Coke is certainly the worse off for this. Whether or not Costco takes a hit depends on what else they are stocking. Generally speaking, club shoppers are not looking as much for brands as for value. If Costco has a suitable replacement, from a shoppers’ point of view, Coke will take the hit.

W. Frank Dell II
Guest
11 years 5 months ago

The loser is the consumer. Brand-loyal consumers will just have to buy Coke products in another format, which is not a big issue for them as Coke is sold everywhere.

While Costco says the issue is cost, this may be only part of the story. Manufactures want their product line displayed in the stores. Many times they buy shelf space for or force less successful items on the retailers.
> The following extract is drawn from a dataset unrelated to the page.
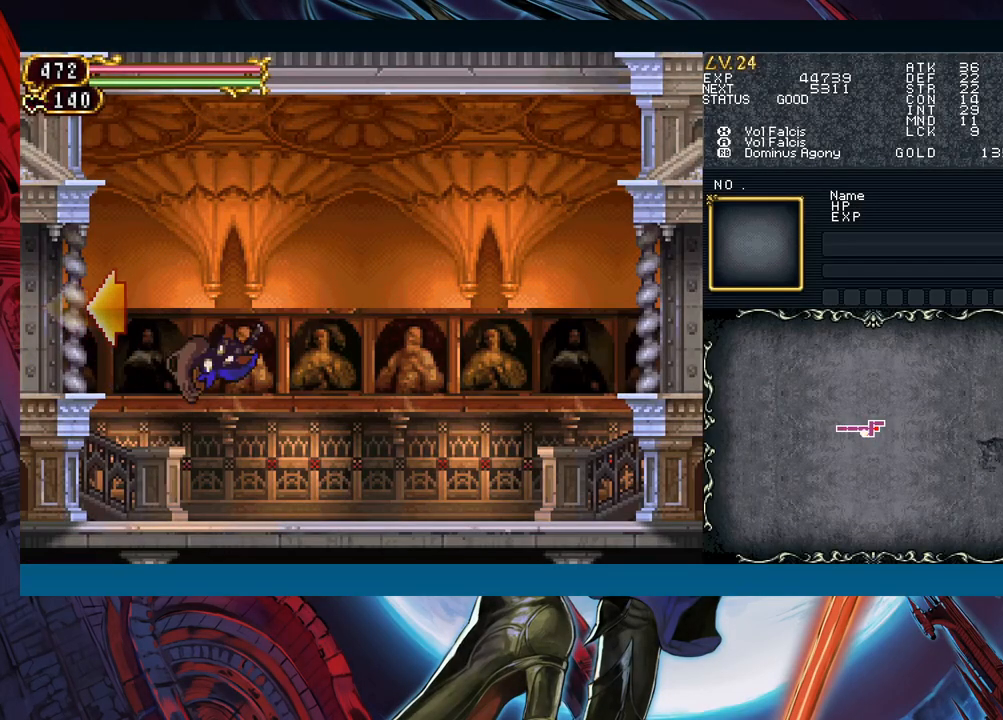
{"buttons": ["B", "Y"], "left_stick": "left", "events": [[117, "left_stick", "left"], [167, "Y", "down"], [217, "Y", "up"], [233, "left_stick", "down-right"], [433, "left_stick", "left"], [467, "Y", "down"], [500, "B", "down"]]}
Trade relations have been strained lately due the price increases manufacturers pushed through as commodities costs increased. Now that these costs have come down, manufacturers have not reduced their prices.

With only a few exceptions, the balance of power shifted from the supplier to the buyer years ago. Now we are seeing more buyers use this power. With the growth of Private Label, expect more issues like this.

Roger Saunders
Guest
11 years 5 months ago

I’m a major believer in that the retailer is in the sweet spot of the equation of moving goods and services–they control the space where a consumer makes the purchase decision. However, in this case, I believe that Costco is hurt more by this decision. Costco moves an enormous number of leading brand goods, and few products have stronger brand recognition and loyalty as Coca Cola.

A decision to stay separate won’t put either organization out of business, but a number of Costco shoppers/consumers are going to be frustrated as they are looking for Coca Cola products. Coke will, meanwhile, satisfy thousands of other nearby retailers in meeting their requests to remain competitive in the marketplace.

David Livingston
Guest
11 years 5 months ago

Coke seems to me to be the loser. I know they can’t give away the product and if they give in to Costco, they will have to give in to all the other retailers. We will probably see this issue coming up again and again as retailers hold the line on costs. If customers complain enough, or Costco sees this affecting sales, then the conflict might be resolved.

Kai Clarke
Guest
11 years 5 months ago

Neither party wins in this scenario, but Coke certainly loses more. Costco doesn’t need Coke to move its business ahead. However, Coke certainly cannot afford for one of the largest retailers to be serving Pepsi instead of their products at their deli counter, and to only be offering their competitor’s brands instead of their brands. Ego, poor communication and no intention of resolving current issues are all in play here. As long as this continues, both parties will continue to lose.

Steve Montgomery
Guest
11 years 5 months ago

Beverages is one of those categories where people are brand-loyal. You don’t carry their brand and they will buy it somewhere else. The question is, will they stop shopping at Costco because they don’t have Coke products? The answer is no. Other than retailers seeking to take advantage of the difference in channel pricing, Coke products are not a major reason for people to shop at Costco and alternative locations to make the purchase are abundant.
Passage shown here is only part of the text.